After this, I visited the War Museum which is an outdoor museum, well, collection, really of ex-military items including tanks, weapons, photos and a minefield area. This was quite interesting wandering around looking at everything - most items were labelled as to where they were found and when - it really bought it home to me how recent the Khmer atrocities are in modern history - many of the tanks were recovered in fields around Siemp Reap in the late 1990's and some in early 2000/2001. I didn't really know much about artillery, but I would imagine if someone has a good knowledge of military things they would find this to be quite interesting. I think I would have benefitted from having a guide here, but most things are labelled.
I visited Handicap International which is an NGO that had been built up by a group in Belgium originally which has now grown to an international organisation. The focus of Handicap International is to assist land mine victims. Here, a team of people concentrate on seeking people who need assistance and by providing prosthetic limbs and rehabiliting land mine victims. They explained that there are still on average 2 land mine accidents per day somewhere in Cambodia - it's still such a sobering thought. I visited the areas where they construct the prosthetics and they explained the process - extremely interesting and so worthy of support from the wider community.
After this, I visited another orphanage run by an Australian ex-pat who basically volunteers 11 months out of the year there. This orphanage was called The Green Gecko Project and again, looked to be run really well and I met the director who was as down to earth an Aussie you could get - it was nice to hear the Aussie accent from someone who is making a serious difference to the lives of others much less fortunate. I met some of the kids and volunteers there and everyone was so welcoming. My last visit was back once again to see my friends at the Angkor Association for Disabled. I wanted to spend some more time there with Sem and his team and he was gracious again for my visit.

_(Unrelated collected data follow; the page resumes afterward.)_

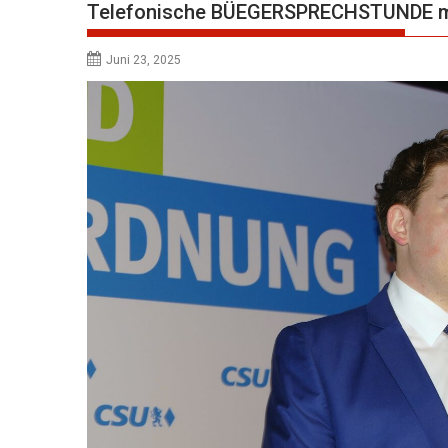
Telefonische BÜEGERSPRECHSTUNDE m
Juni 23, 2025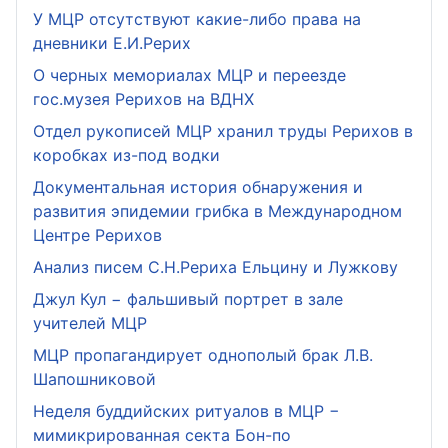
У МЦР отсутствуют какие-либо права на
дневники Е.И.Рерих
О черных мемориалах МЦР и переезде
гос.музея Рерихов на ВДНХ
Отдел рукописей МЦР хранил труды Рерихов в
коробках из-под водки
Документальная история обнаружения и
развития эпидемии грибка в Международном
Центре Рерихов
Анализ писем С.Н.Рериха Ельцину и Лужкову
Джул Кул − фальшивый портрет в зале
учителей МЦР
МЦР пропагандирует однополый брак Л.В.
Шапошниковой
Неделя буддийских ритуалов в МЦР −
мимикрированная секта Бон-по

I was quite drained from my day of project visits.....and after freshening up at the hotel, went back into town to treat myself to another massage (well I was on holidays I figured!) at the Bodia spa and then to my most expensive meal for the entire trip - all $11USD of it - at Indochine which I could very highly recommend. Being New Years Eve, I headed back into Pub Street, to you guessed it, The Red Piano where I met up with some more locals and tourists alike. Although this was very much a different New Years Eve that I had been used to living in Sydney where the fireworks display alone could sustain a small underdeveloped country for a year I'm sure, the town definitely went off at New Years Eve and it was a great party atmosphere.